## TASK DETAILS
Your job here is to restate every record exactly, pictures excluded.

## RECORDS SUPPLIED
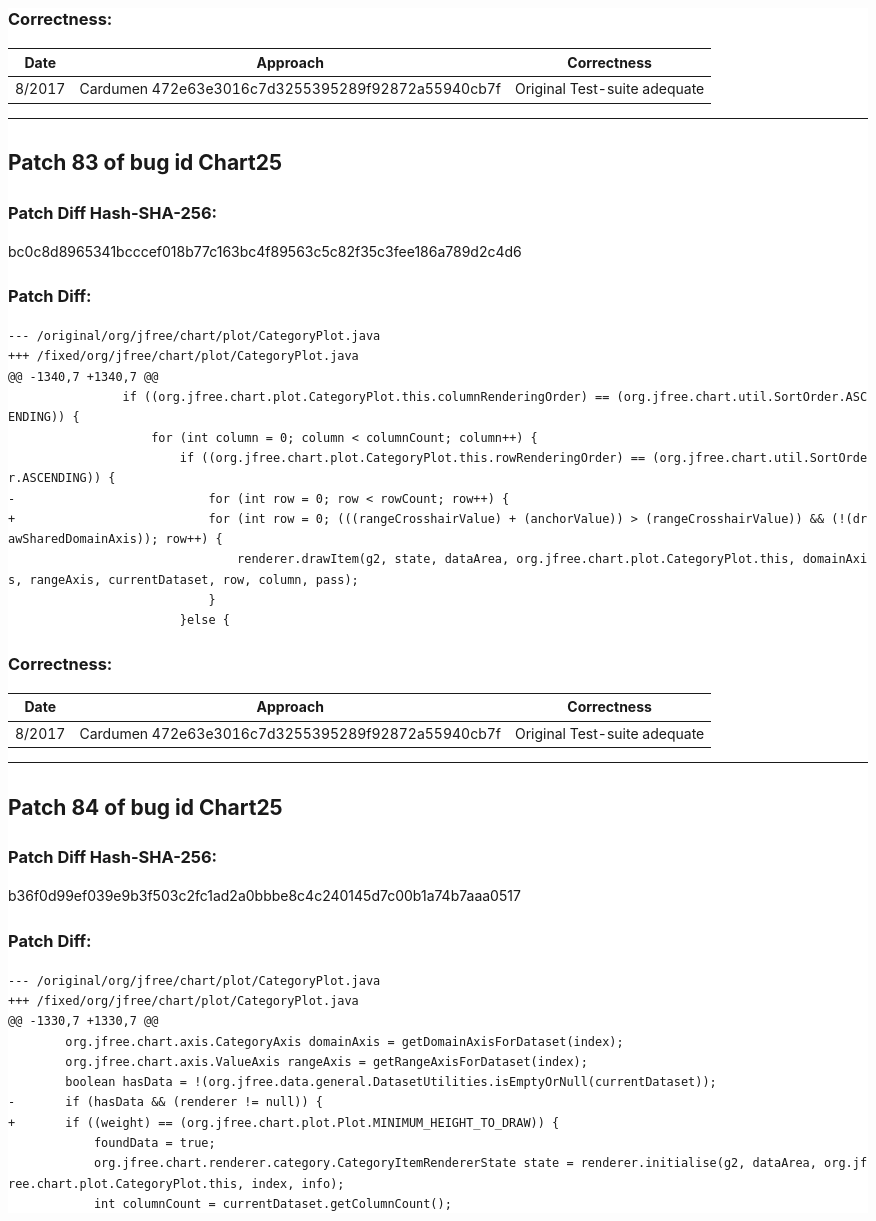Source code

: ### Correctness:
Date|Approach|Correctness
------------ | ------------ | -------------
 8/2017 | Cardumen 472e63e3016c7d3255395289f92872a55940cb7f | Original Test-suite adequate

---
## Patch 83 of bug id Chart25
### Patch Diff Hash-SHA-256:

bc0c8d8965341bcccef018b77c163bc4f89563c5c82f35c3fee186a789d2c4d6

### Patch Diff:
```
--- /original/org/jfree/chart/plot/CategoryPlot.java	
+++ /fixed/org/jfree/chart/plot/CategoryPlot.java	
@@ -1340,7 +1340,7 @@
 				if ((org.jfree.chart.plot.CategoryPlot.this.columnRenderingOrder) == (org.jfree.chart.util.SortOrder.ASCENDING)) {
 					for (int column = 0; column < columnCount; column++) {
 						if ((org.jfree.chart.plot.CategoryPlot.this.rowRenderingOrder) == (org.jfree.chart.util.SortOrder.ASCENDING)) {
-							for (int row = 0; row < rowCount; row++) {
+							for (int row = 0; (((rangeCrosshairValue) + (anchorValue)) > (rangeCrosshairValue)) && (!(drawSharedDomainAxis)); row++) {
 								renderer.drawItem(g2, state, dataArea, org.jfree.chart.plot.CategoryPlot.this, domainAxis, rangeAxis, currentDataset, row, column, pass);
 							}
 						}else {
```

### Correctness:
Date|Approach|Correctness
------------ | ------------ | -------------
 8/2017 | Cardumen 472e63e3016c7d3255395289f92872a55940cb7f | Original Test-suite adequate

---
## Patch 84 of bug id Chart25
### Patch Diff Hash-SHA-256:

b36f0d99ef039e9b3f503c2fc1ad2a0bbbe8c4c240145d7c00b1a74b7aaa0517

### Patch Diff:
```
--- /original/org/jfree/chart/plot/CategoryPlot.java	
+++ /fixed/org/jfree/chart/plot/CategoryPlot.java	
@@ -1330,7 +1330,7 @@
 		org.jfree.chart.axis.CategoryAxis domainAxis = getDomainAxisForDataset(index);
 		org.jfree.chart.axis.ValueAxis rangeAxis = getRangeAxisForDataset(index);
 		boolean hasData = !(org.jfree.data.general.DatasetUtilities.isEmptyOrNull(currentDataset));
-		if (hasData && (renderer != null)) {
+		if ((weight) == (org.jfree.chart.plot.Plot.MINIMUM_HEIGHT_TO_DRAW)) {
 			foundData = true;
 			org.jfree.chart.renderer.category.CategoryItemRendererState state = renderer.initialise(g2, dataArea, org.jfree.chart.plot.CategoryPlot.this, index, info);
 			int columnCount = currentDataset.getColumnCount();
```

## ANSWER FOR THE TASK
Source code

: ### Correctness:
Date|Approach|Correctness
------------ | ------------ | -------------
 8/2017 | Cardumen 472e63e3016c7d3255395289f92872a55940cb7f | Original Test-suite adequate

---
## Patch 83 of bug id Chart25
### Patch Diff Hash-SHA-256:

bc0c8d8965341bcccef018b77c163bc4f89563c5c82f35c3fee186a789d2c4d6

### Patch Diff:
```
--- /original/org/jfree/chart/plot/CategoryPlot.java	
+++ /fixed/org/jfree/chart/plot/CategoryPlot.java	
@@ -1340,7 +1340,7 @@
 				if ((org.jfree.chart.plot.CategoryPlot.this.columnRenderingOrder) == (org.jfree.chart.util.SortOrder.ASCENDING)) {
 					for (int column = 0; column < columnCount; column++) {
 						if ((org.jfree.chart.plot.CategoryPlot.this.rowRenderingOrder) == (org.jfree.chart.util.SortOrder.ASCENDING)) {
-							for (int row = 0; row < rowCount; row++) {
+							for (int row = 0; (((rangeCrosshairValue) + (anchorValue)) > (rangeCrosshairValue)) && (!(drawSharedDomainAxis)); row++) {
 								renderer.drawItem(g2, state, dataArea, org.jfree.chart.plot.CategoryPlot.this, domainAxis, rangeAxis, currentDataset, row, column, pass);
 							}
 						}else {
```

### Correctness:
Date|Approach|Correctness
------------ | ------------ | -------------
 8/2017 | Cardumen 472e63e3016c7d3255395289f92872a55940cb7f | Original Test-suite adequate

---
## Patch 84 of bug id Chart25
### Patch Diff Hash-SHA-256:

b36f0d99ef039e9b3f503c2fc1ad2a0bbbe8c4c240145d7c00b1a74b7aaa0517

### Patch Diff:
```
--- /original/org/jfree/chart/plot/CategoryPlot.java	
+++ /fixed/org/jfree/chart/plot/CategoryPlot.java	
@@ -1330,7 +1330,7 @@
 		org.jfree.chart.axis.CategoryAxis domainAxis = getDomainAxisForDataset(index);
 		org.jfree.chart.axis.ValueAxis rangeAxis = getRangeAxisForDataset(index);
 		boolean hasData = !(org.jfree.data.general.DatasetUtilities.isEmptyOrNull(currentDataset));
-		if (hasData && (renderer != null)) {
+		if ((weight) == (org.jfree.chart.plot.Plot.MINIMUM_HEIGHT_TO_DRAW)) {
 			foundData = true;
 			org.jfree.chart.renderer.category.CategoryItemRendererState state = renderer.initialise(g2, dataArea, org.jfree.chart.plot.CategoryPlot.this, index, info);
 			int columnCount = currentDataset.getColumnCount();
```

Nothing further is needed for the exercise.